I grinned at the witty words as they exploded from my fingertips, easily and conversationally filling the screen. I had one “eureka” moment after another, I wrote them on my nearby notepad, got another high from my new ideas, and rode that wave until the next win.
I was aware of what was happening, but I observed it as if I was a bystander staring at myself in my Los Angeles home observing my own productivity. Not unlike standing Titanic-style on the bow of a speeding ship, rested flow is a high similar to what I have experienced as runner’s high.
I was high on productivity.
Now, before you think I’m one of the many people in Los Angeles that is off my rocker, let me explain that runner’s high (and subsequently potentially productivity high) is totally a scientifically explainable thing. While most runner’s highs are few and far between and likely attributed to endocannabinoids in our bodies (yes, like marijuana), most people (erroneously) refer to a runner’s high when they receive a burst of dopamine from accomplishing a run.
Psychology Today says that those dopamine bursts can be replicated by accomplishing small goals (like finishing an article). Ralph Ryback, M.D. says,
“It’s possible to manipulate your dopamine levels by setting small goals and then accomplishing them. For instance, your brain may receive a spike in dopamine if you promise yourself that you’ll clean out the refrigerator, and then you do.”
So, when I was working, I experienced a spike of dopamine after accomplishing my first small goal which then gave me the burst of energy needed to accomplish the second. And then, the third, and so on. I rode that productivity dopamine wave all the way to a beautiful Los Angeles accomplishment shore.
So, what did I do differently to win this day more epically than all of the others (where I often write more like I’m trudging through the Swamp of Sadness)? Well, I wasn’t quite sure at first, but my work session was so fruitful that I decided to track back over my actions to find out what sparked my victory over lethargy. After a little bit of reflection, I realized what spurned my productivity high. Do you know what it was? I took a rest.
Yep. Rest. That good old four-letter word that makes productivity aficionados like me dry heave meditation apps and silent retreats. Yes, rest. And I actually did that rest thing the day immediately before my ridiculously productive work session.
The Sunday before my productivity high, I decided to take a day off. I did absolutely nothing work-related for the entire day before the fateful day of my epic flow wave. I rested. And then, on the morning before my productivity high, I slept in.
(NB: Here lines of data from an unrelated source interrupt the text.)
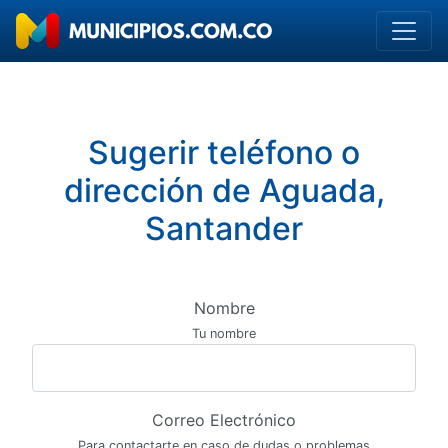
Sugerir teléfono o
dirección de Aguada,
Santander
Nombre
Tu nombre
Correo Electrónico
Para contactarte en caso de dudas o problemas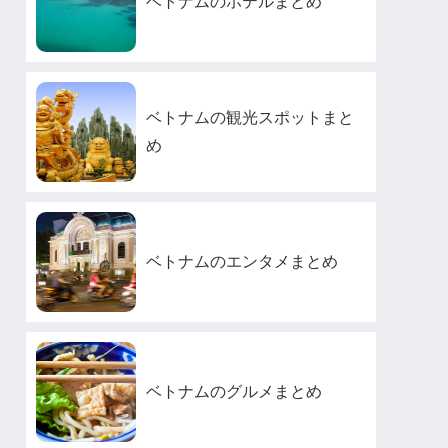
ベトナムのホテルまとめ
ベトナムの観光スポットまと
め
ベトナムのエンタメまとめ
ベトナムのグルメまとめ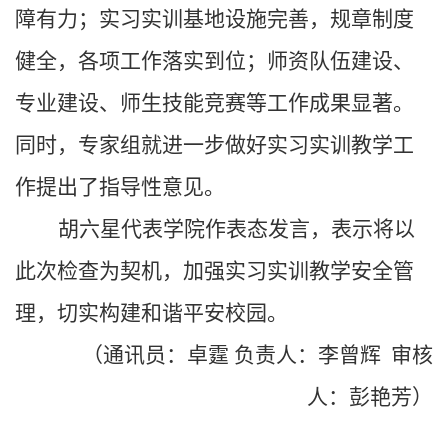
障有力；实习实训基地设施完善，规章制度
健全，各项工作落实到位；师资队伍建设、
专业建设、师生技能竞赛等工作成果显著。
同时，专家组
就进一步做好实习实训教学工
作提出了
指导性意见。
胡六星代表学院作表态发言
，表示将
以
此次检查为契机，加强实习实训教学安全管
理，切实构建和谐平安校园。
（通讯员：卓霆 负责人：李曾辉 审核
人：彭艳芳）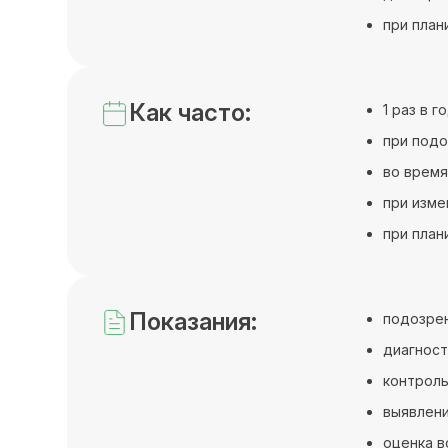
при план
Как часто:
1 раз в 
при подо
во время
при изме
при план
Показания:
подозрен
диагност
контроль
выявлени
оценка в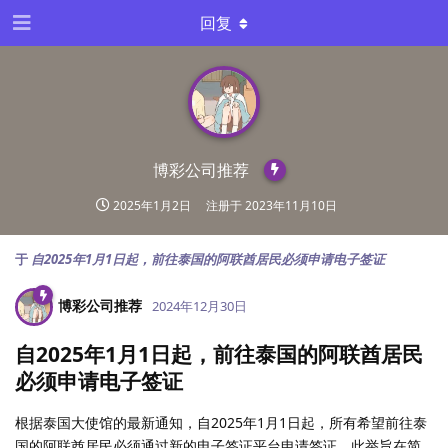
回复
博彩公司推荐
2025年1月2日
注册于
2023年11月10日
于
自2025年1月1日起，前往泰国的阿联酋居民必须申请电子签证
博彩公司推荐
2024年12月30日
自2025年1月1日起，前往泰国的阿联酋居民
必须申请电子签证
根据泰国大使馆的最新通知，自2025年1月1日起，所有希望前往泰
国的阿联酋居民必须通过新的电子签证平台申请签证。此举旨在简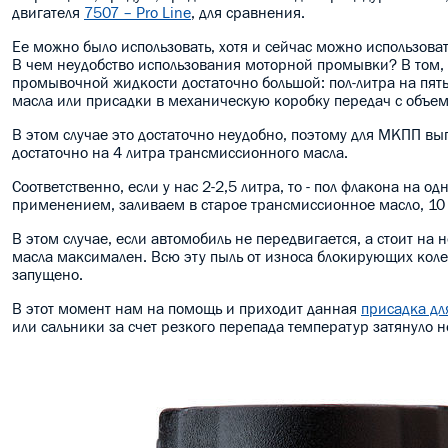
двигателя
7507 – Pro Line
, для сравнения.
Ее можно было использовать, хотя и сейчас можно использова
В чем неудобство использования моторной промывки? В том, 
промывочной жидкости достаточно большой: пол-литра на пять
масла или присадки в механическую коробку передач с объемом
В этом случае это достаточно неудобно, поэтому для МКПП вы
достаточно на 4 литра трансмиссионного масла.
Соответственно, если у нас 2-2,5 литра, то - пол флакона на 
применением, заливаем в старое трансмиссионное масло, 10
В этом случае, если автомобиль не передвигается, а стоит на 
масла максимален. Всю эту пыль от износа блокирующих колец
запущено.
В этот момент нам на помощь и приходит данная
присадка дл
или сальники за счет резкого перепада температур затянуло 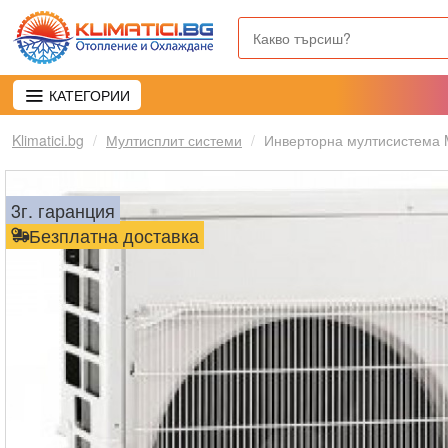
КАТЕГОРИИ
Klimatici.bg
Мултисплит системи
Инверторна мултисистема Mi
3г. гаранция
Безплатна доставка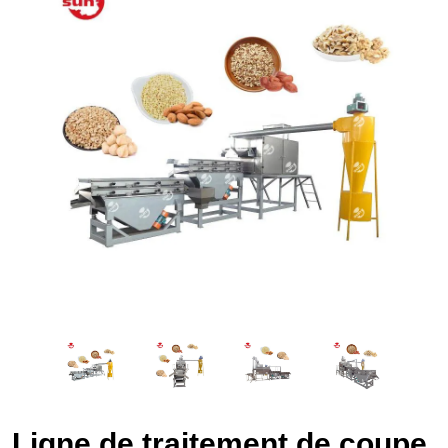
Ligne de traitement de coupe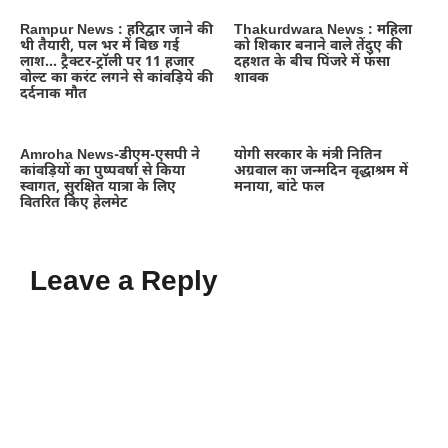
Rampur News : हरिद्वार जाने की
Thakurdwara News : महिला
थी तैयारी, पल भर में बिछ गई
को शिकार बनाने वाले तेंदुए की
लाश… ट्रैक्टर-ट्रॉली पर 11 हजार
दहशत के बीच पिंजरे में फंसा
वोल्ट का करंट लगने से कांवड़िये की
शावक
दर्दनाक मौत
Amroha News-डीएम-एसपी ने
योगी सरकार के मंत्री नितिन
कांवड़ियों का पुष्पवर्षा से किया
अग्रवाल का जन्मदिन वृद्धाश्रम में
स्वागत, सुरक्षित यात्रा के लिए
मनाया, बांटे फल
वितरित किए हेलमेट
Leave a Reply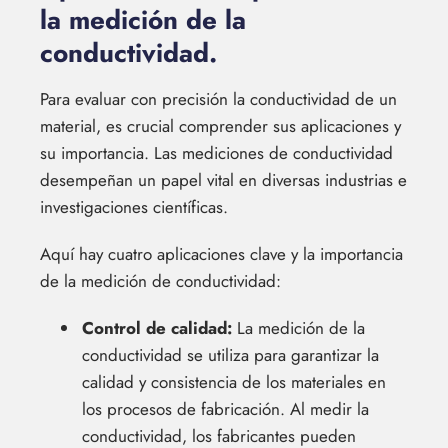
la medición de la
conductividad.
Para evaluar con precisión la conductividad de un
material, es crucial comprender sus aplicaciones y
su importancia. Las mediciones de conductividad
desempeñan un papel vital en diversas industrias e
investigaciones científicas.
Aquí hay cuatro aplicaciones clave y la importancia
de la medición de conductividad:
Control de calidad:
La medición de la
conductividad se utiliza para garantizar la
calidad y consistencia de los materiales en
los procesos de fabricación. Al medir la
conductividad, los fabricantes pueden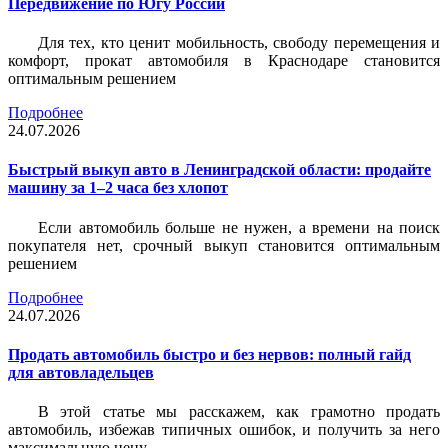
Передвижение по Югу России
Для тех, кто ценит мобильность, свободу перемещения и
комфорт, прокат автомобиля в Краснодаре становится
оптимальным решением
Подробнее
24.07.2026
Быстрый выкуп авто в Ленинградской области: продайте
машину за 1–2 часа без хлопот
Если автомобиль больше не нужен, а времени на поиск
покупателя нет, срочный выкуп становится оптимальным
решением
Подробнее
24.07.2026
Продать автомобиль быстро и без нервов: полный гайд
для автовладельцев
В этой статье мы расскажем, как грамотно продать
автомобиль, избежав типичных ошибок, и получить за него
максимальную цену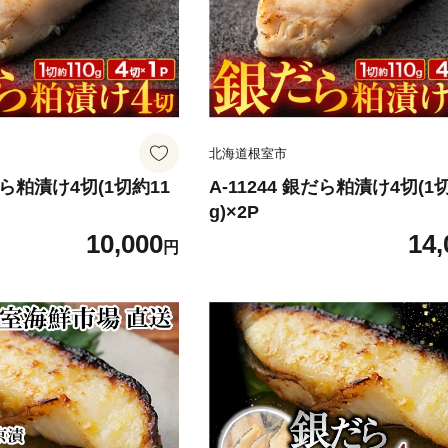
北海道根室市
銀だら粕漬け4切(1切約11
A-11244 銀だら粕漬け4切(1
g)×2P
10,000
14,
円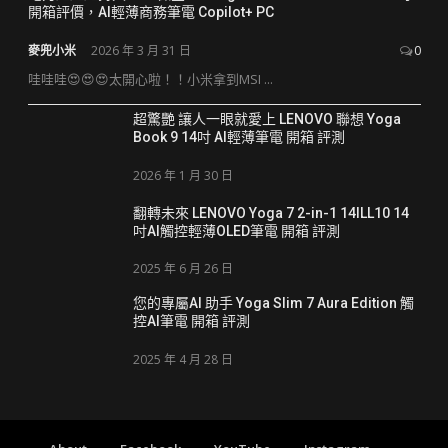
開箱評價，AI輕薄商務筆電 Copilot+ PC
麥兜小米
2026 年 3 月 31 日
0
哇哇哇😍😍😍太開心啦！！小米拿到MSI ...
超驚艷 讓人一眼就愛上 LENOVO 聯想 Yoga
Book 9 14吋 AI輕薄筆電 開箱 評測
2026 年 1 月 30 日
翻轉未來 LENOVO Yoga 7 2-in-1 14ILL10 14
吋AI觸控輕薄OLED筆電 開箱 評測
2025 年 6 月 26 日
您的專屬AI 助手 Yoga Slim 7 Aura Edition 觸
控AI筆電 開箱 評測
2025 年 4 月 28 日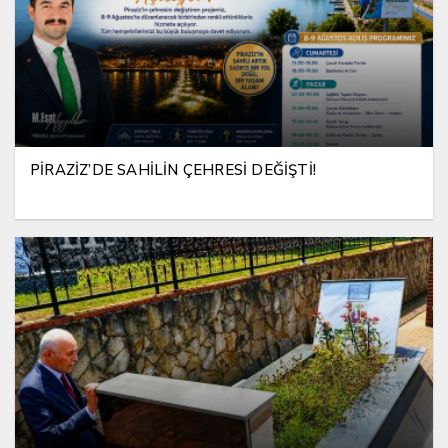
PİRAZİZ’DE SAHİLİN ÇEHRESİ DEĞİŞTİ!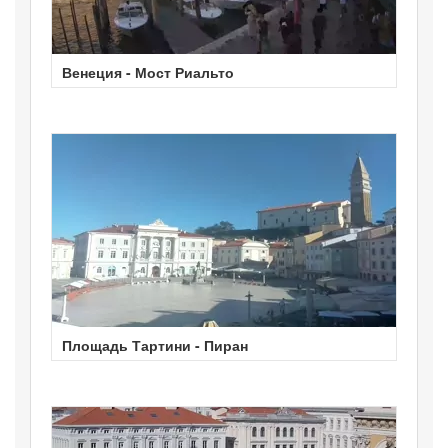
Венеция - Мост Риальто
Площадь Тартини - Пиран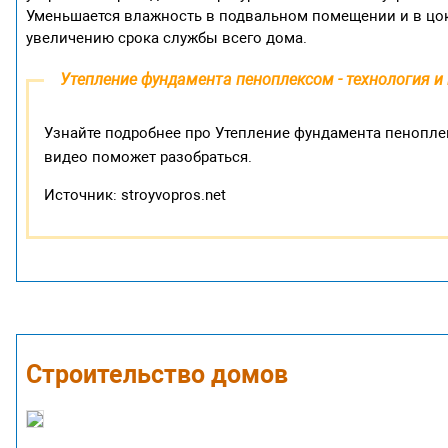
Уменьшается влажность в подвальном помещении и в цок
увеличению срока службы всего дома.
Утепление фундамента пеноплексом - технология и
Узнайте подробнее про Утепление фундамента пеноплек
видео поможет разобраться.
Источник: stroyvopros.net
Строительство домов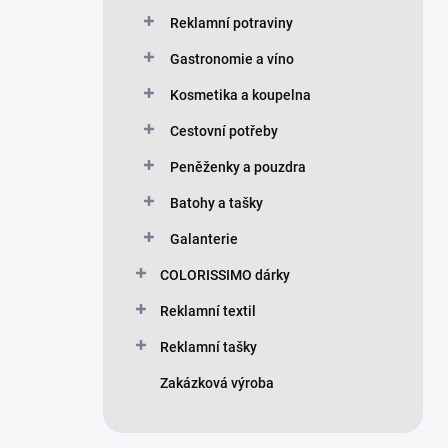
Reklamní potraviny
Gastronomie a víno
Kosmetika a koupelna
Cestovní potřeby
Peněženky a pouzdra
Batohy a tašky
Galanterie
COLORISSIMO dárky
Reklamní textil
Reklamní tašky
Zakázková výroba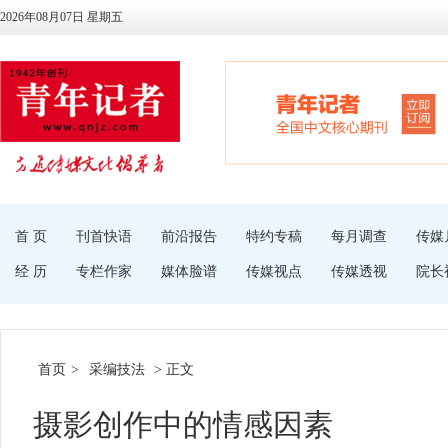
2026年08月07日 星期五
首 页
刊首快语
前沿报告
特约专稿
每月调查
传媒
经 历
专栏作家
媒体脸谱
传媒视点
传媒透视
院长
首页
>
采编技法
> 正文
摄影创作中的情感因素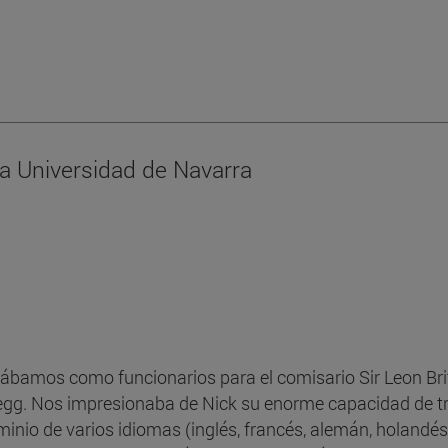
la Universidad de Navarra
bamos como funcionarios para el comisario Sir Leon Brit
Clegg. Nos impresionaba de Nick su enorme capacidad de tr
minio de varios idiomas (inglés, francés, alemán, holandé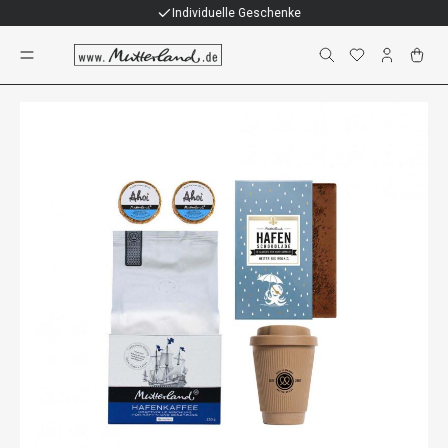
Individuelle Geschenke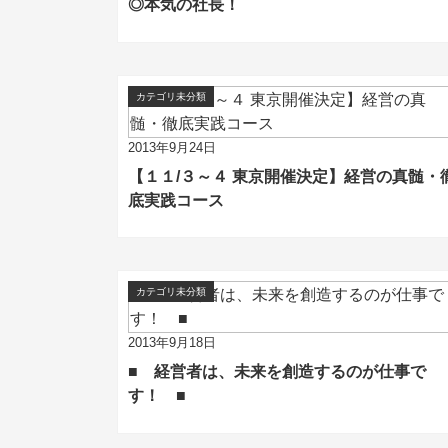
◎本気の社長！
カテゴリ未分類
2013年9月24日
【１１/３～４ 東京開催決定】経営の真髄・
底実践コース
カテゴリ未分類
2013年9月18日
■ 経営者は、未来を創造するのが仕事で
す！ ■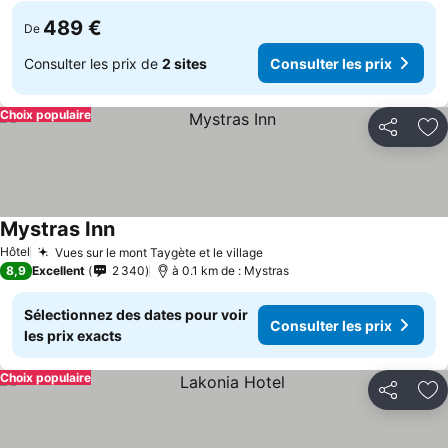
489 €
De
Consulter les prix de
2 sites
Consulter les prix
Choix populaire
Partager
Aj
Mystras Inn
Consulter les prix
Hôtel
Vues sur le mont Taygète et le village
Consulter les prix
8,9
Excellent
2 340
à 0.1 km de : Mystras
Sélectionnez des dates pour voir
Consulter les prix
les prix exacts
Choix populaire
Partager
Aj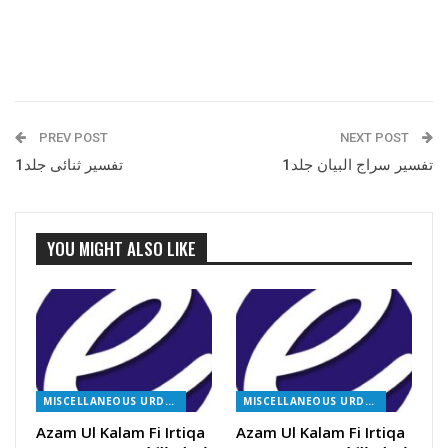
PREV POST
NEXT POST
تفسیر سراج البیان جلد1
تفسیر ثنائی جلد1
YOU MIGHT ALSO LIKE
MISCELLANEOUS URDU BOOKS
MISCELLANEOUS URDU BOOKS
Azam Ul Kalam Fi Irtiqa
Azam Ul Kalam Fi Irtiqa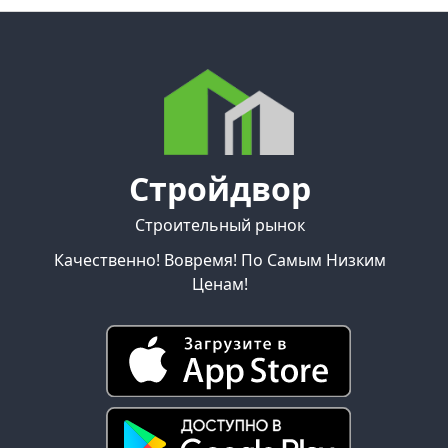
Стройдвор
Строительный рынок
Качественно! Вовремя! По Самым Низким
Ценам!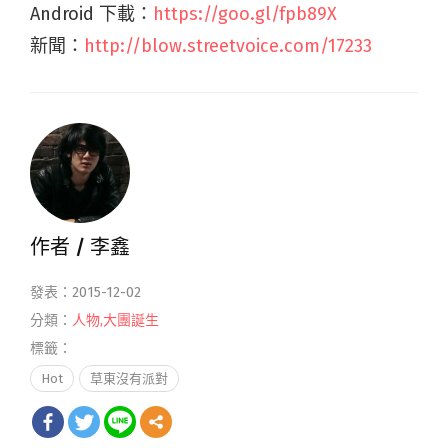
Android 下載：
https://goo.gl/fpb89X
新聞：
http://blow.streetvoice.com/17233
作者 /
李鑫
發表：2015-12-02
分類：
人物
,
大團誕生
標籤：
Hot
草東沒有派對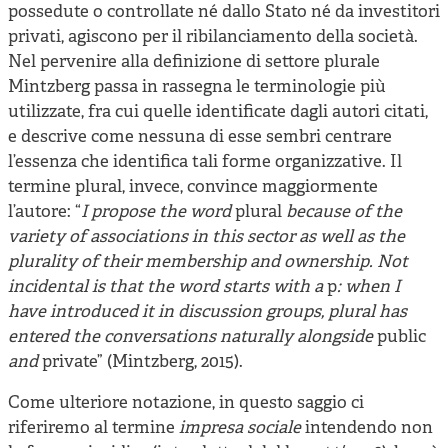
possedute o controllate né dallo Stato né da investitori
privati, agiscono per il ribilanciamento della società.
Nel pervenire alla definizione di settore plurale
Mintzberg passa in rassegna le terminologie più
utilizzate, fra cui quelle identificate dagli autori citati,
e descrive come nessuna di esse sembri centrare
l’essenza che identifica tali forme organizzative. Il
termine plural, invece, convince maggiormente
l’autore: “
I propose the word
plural
because of the
variety of associations in this sector as well as the
plurality of their membership and ownership. Not
incidental is that the word starts with a
p
: when I
have introduced it in discussion groups, plural has
entered the conversations naturally alongside
public
and
private” (Mintzberg, 2015).
Come ulteriore notazione, in questo saggio ci
riferiremo al termine
impresa sociale
intendendo non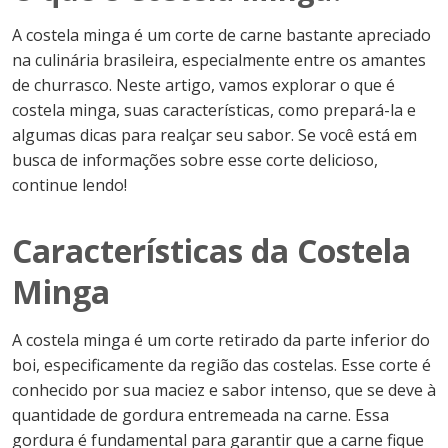
A costela minga é um corte de carne bastante apreciado
na culinária brasileira, especialmente entre os amantes
de churrasco. Neste artigo, vamos explorar o que é
costela minga, suas características, como prepará-la e
algumas dicas para realçar seu sabor. Se você está em
busca de informações sobre esse corte delicioso,
continue lendo!
Características da Costela
Minga
A costela minga é um corte retirado da parte inferior do
boi, especificamente da região das costelas. Esse corte é
conhecido por sua maciez e sabor intenso, que se deve à
quantidade de gordura entremeada na carne. Essa
gordura é fundamental para garantir que a carne fique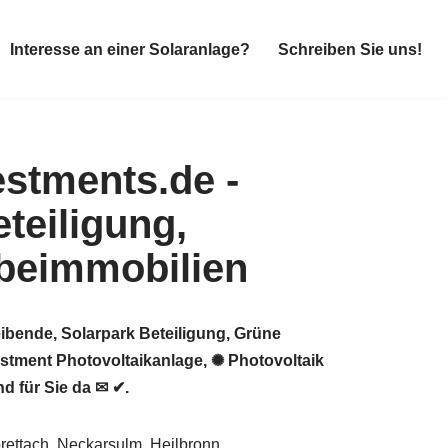
Interesse an einer Solaranlage?
Schreiben Sie uns!
Interesse an einer Solaranlage?
Schreiben Sie uns!
ibende, Solarpark Beteiligung, Grüne
estment Photovoltaikanlage, ✺ Photovoltaik
d für Sie da ✉ ✔.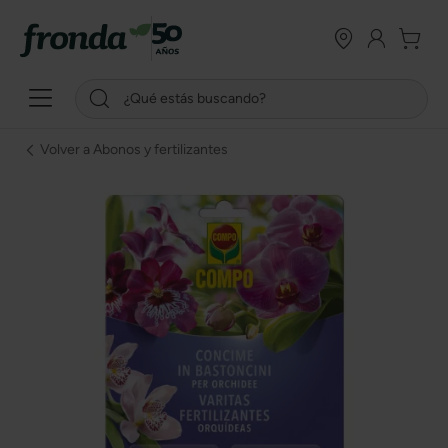
Volver a Abonos y fertilizantes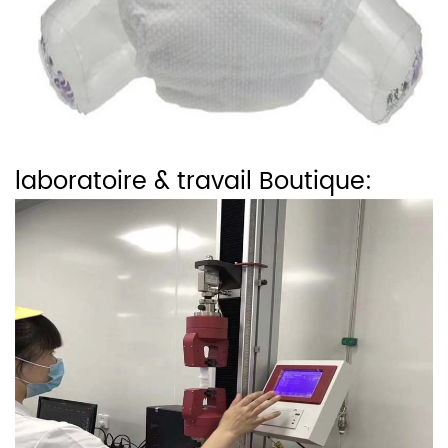
laboratoire & travail Boutique: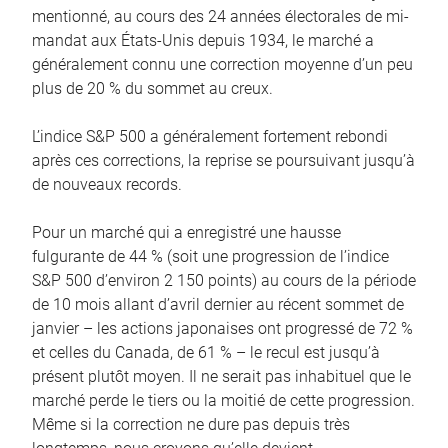
mentionné, au cours des 24 années électorales de mi-
mandat aux États-Unis depuis 1934, le marché a
généralement connu une correction moyenne d’un peu
plus de 20 % du sommet au creux.
L’indice S&P 500 a généralement fortement rebondi
après ces corrections, la reprise se poursuivant jusqu’à
de nouveaux records.
Pour un marché qui a enregistré une hausse
fulgurante de 44 % (soit une progression de l’indice
S&P 500 d’environ 2 150 points) au cours de la période
de 10 mois allant d’avril dernier au récent sommet de
janvier – les actions japonaises ont progressé de 72 %
et celles du Canada, de 61 % – le recul est jusqu’à
présent plutôt moyen. Il ne serait pas inhabituel que le
marché perde le tiers ou la moitié de cette progression.
Même si la correction ne dure pas depuis très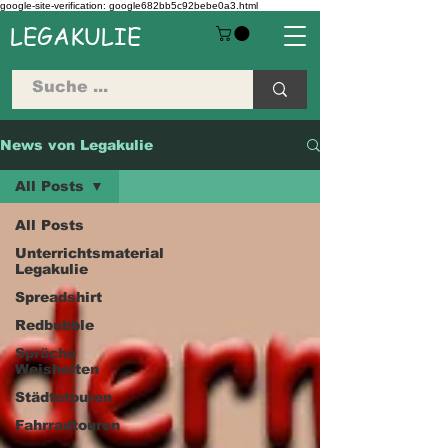
google-site-verification: google682bb5c92bebe0a3.html
LEGAKULIE
News von Legakulie
All Posts
All Posts
Unterrichtsmaterial
Legakulie
Spreadshirt
Redbubble
Sprüche
Weisheiten
Städtetouren
Fahrradtouren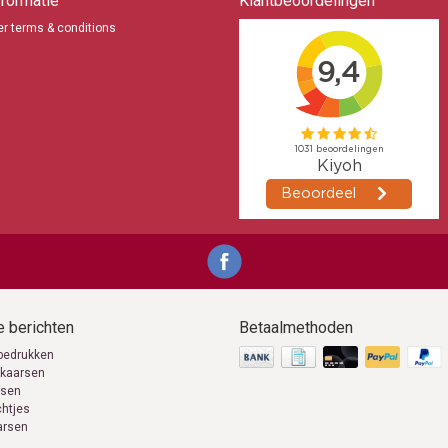
formatie
Klantbeoordelingen
r terms & conditions
 berichten
Betaalmethoden
bedrukken
 kaarsen
rsen
chtjes
arsen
I know, I know. I will be the first to tell you that resting makes me itch. I didn’t actually plan to rest for a whole day so that I would get a lot done the next day. I just decided to take a day off (for once). Who knew it would spark the most epic bout of productivity I have had in a long time?
Well, it turns out, a lot of people actually knew. Including Alex Soojung-Kim Pang. Pang says, “resting more can improve your productivity. Rest is an essential component of working well and working smart.” In fact, Pang literally wrote the book on resting (it’s called Rest: Why You Get More Done When You Work Less).
Sure, we all know this as a concept, but y’all…I’m here to tell you it actually works. I got more done in my Los Angeles home in less than four hours than I usually get done in ten. And the best part is that it was exciting. I was watching myself work…almost from the outside. And it was good work! And a few of my work ideas have proven to be very fruitful.
Is this the most abstract and exciting concept you’ve ever heard? Likely not. We have all probably heard that rest is important. In fact, you’ve probably been hearing it since you were a small child. But I write this article in hopes that I might inspire at least a few of you to give this whole rest thing a try. I am willing to wager my nonexistent surfboard that if you try it, one day off can lead to an epic day of productivity. Now, how do we deal with the rest of the week? I’m still not sure about that.
But I’ll be here to let you know when I find out. Happy surfing, productivity nerds.